Встречи в зале ожидания (Гройсман, Корнилова) - страница 49

А все-таки жаль, что порой над победами нашими
встают пьедесталы, которые выше побед…

Строчки опускались на концерте, но оставались в домашних магнитофонных записях, а значит, в нас.

Воспитанный атеистическим государством, Окуджава не был верующим, о чем честно сказал в стихах.

Искренность и глубина его светской духовности, граничившая порой с аскетической суровостью, стоила иного воцерковления. Тем более стоит она иных размашистых крестных знамений на каждую маковку в наше пристроечное время.
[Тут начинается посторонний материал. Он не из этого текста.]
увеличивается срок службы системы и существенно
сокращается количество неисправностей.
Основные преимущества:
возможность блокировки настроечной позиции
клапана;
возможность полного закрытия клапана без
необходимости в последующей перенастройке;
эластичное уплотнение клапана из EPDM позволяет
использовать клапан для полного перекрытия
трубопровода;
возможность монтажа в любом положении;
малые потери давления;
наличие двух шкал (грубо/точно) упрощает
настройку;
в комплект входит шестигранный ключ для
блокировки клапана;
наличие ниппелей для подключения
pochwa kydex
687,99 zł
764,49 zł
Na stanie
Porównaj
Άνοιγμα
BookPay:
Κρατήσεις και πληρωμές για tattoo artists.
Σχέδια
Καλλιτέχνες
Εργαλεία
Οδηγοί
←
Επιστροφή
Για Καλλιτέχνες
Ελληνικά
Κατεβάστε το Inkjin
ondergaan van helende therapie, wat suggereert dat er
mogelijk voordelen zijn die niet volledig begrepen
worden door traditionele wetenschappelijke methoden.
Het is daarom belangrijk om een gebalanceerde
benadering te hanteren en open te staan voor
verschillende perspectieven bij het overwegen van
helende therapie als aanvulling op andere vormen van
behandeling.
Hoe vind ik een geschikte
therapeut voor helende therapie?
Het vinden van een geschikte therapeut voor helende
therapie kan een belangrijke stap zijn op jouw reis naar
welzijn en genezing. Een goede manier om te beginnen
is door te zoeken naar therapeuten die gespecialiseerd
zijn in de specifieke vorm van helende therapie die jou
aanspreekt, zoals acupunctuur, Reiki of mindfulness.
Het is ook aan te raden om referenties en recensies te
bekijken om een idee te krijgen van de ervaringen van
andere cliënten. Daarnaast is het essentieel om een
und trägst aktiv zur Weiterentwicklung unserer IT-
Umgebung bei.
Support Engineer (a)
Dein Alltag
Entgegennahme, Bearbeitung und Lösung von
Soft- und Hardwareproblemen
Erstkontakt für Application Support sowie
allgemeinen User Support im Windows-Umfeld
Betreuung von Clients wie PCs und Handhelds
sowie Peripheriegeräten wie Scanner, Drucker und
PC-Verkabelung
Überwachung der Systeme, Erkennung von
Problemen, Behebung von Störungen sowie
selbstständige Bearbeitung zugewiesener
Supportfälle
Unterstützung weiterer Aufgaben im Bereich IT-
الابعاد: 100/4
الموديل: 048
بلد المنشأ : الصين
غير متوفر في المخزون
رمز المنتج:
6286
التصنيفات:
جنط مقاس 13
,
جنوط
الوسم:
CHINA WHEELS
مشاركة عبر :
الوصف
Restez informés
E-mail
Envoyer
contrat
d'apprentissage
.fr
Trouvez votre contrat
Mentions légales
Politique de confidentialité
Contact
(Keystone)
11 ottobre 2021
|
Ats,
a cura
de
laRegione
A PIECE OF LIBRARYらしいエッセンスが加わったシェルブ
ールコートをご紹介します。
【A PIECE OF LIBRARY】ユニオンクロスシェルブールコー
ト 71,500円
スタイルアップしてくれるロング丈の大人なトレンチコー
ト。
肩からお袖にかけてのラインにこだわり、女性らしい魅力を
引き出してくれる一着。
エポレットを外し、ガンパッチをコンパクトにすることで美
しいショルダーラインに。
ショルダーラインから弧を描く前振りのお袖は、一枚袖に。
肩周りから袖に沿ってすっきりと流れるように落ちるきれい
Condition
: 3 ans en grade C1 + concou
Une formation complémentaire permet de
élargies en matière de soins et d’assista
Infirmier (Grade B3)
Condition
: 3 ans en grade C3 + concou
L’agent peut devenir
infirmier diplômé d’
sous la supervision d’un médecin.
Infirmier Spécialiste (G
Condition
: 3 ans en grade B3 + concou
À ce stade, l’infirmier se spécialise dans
И таким ли неверующим был житель Безбожного переулка, признавшийся в одной из своих самых проникновенных песен:

Ель, моя ель, словно Спас на крови,
твой силуэт отдаленный…

Я редко звонил Булату, не желая его беспокоить. Нечасто ходил на выступления. Но однажды в начале 90-х побывал на большом вечере в ЦДЛ. Концерт был, по-моему, очень удачным. Поэту аккомпанировал сын: чередования и дуэты гитары с капельно-деликатным роялем. Я написал об этом Окуджаве и вложил в конверт свою книжечку – поэму «Дашти Марго» (афганский реквием). Ответа и ждал и не ждал, хотя, по «агентурным» данным, книжка лежала у адресата на рабочем столе «под правой рукой». И вот 30 октября 1992 года почтамт проштамповал направленное мне письмо с «канделябром» розоватых заснеженных фонарей на белом поле…


В придирчивом к самому себе постскриптуме подчеркнуто слово «петь», а можно было бы с равным правом подчеркнуть и слово «старался». Большому артисту нет надобности стараться, выпевать свои стихи. Они сами поют за себя, а ему остается лишь экономно и точно интонировать свою самопоющуюся поэзию. Что он обычно и делал.


– Булат Шалвович, вы разрешили вам позвонить… Я хотел бы показать стихи.

– Приезжайте в субботу. Сможете?

– А куда?

– Доедете до «Речного вокзала»… Там будет такой кирпичный заводик…

– Какой?

– Кирпичный. Вы пойдете, не сворачивая, так, чтобы он оставался справа…

Звоню в дверь. Хозяин одной рукой открывает и приглашает войти, а другая рука у него занята. Угадайте – чем? Ну, конечно. В другой руке он держит, как мороженое, творожный сырок за 15 копеек, наполовину спустив бумажку и откусывая с уголка. Он смущается, как будто я застал его – человека взрослого – за занятием по-детски интимным: он играет в мороженое! А я, к собственной нечаянной радости, замечаю, что напрасно мнил себя изобретателем-одиночкой. Нет, рифма «творожного» с «мороженым» известна давно, но как хорошо, оказывается, бывает чувствовать себя таким банальным и таким неодиноким…


В доме Цветаевой в Москве – вечер памяти Бориса Чичибабина. Девять дней. Мы стоим с Булатом в задней комнатке и молчим. Так бывало. Хочется сказать многое, однако чувства, которые тобой овладевают, кажутся тебе недостаточными для того, чтобы выразить их вслух. И слова не находятся. Остается – молчание. Но оно не отчуждает, а странным образом сближает нас, и разговор как будто происходит, душевное движение возникает – только безмолвно.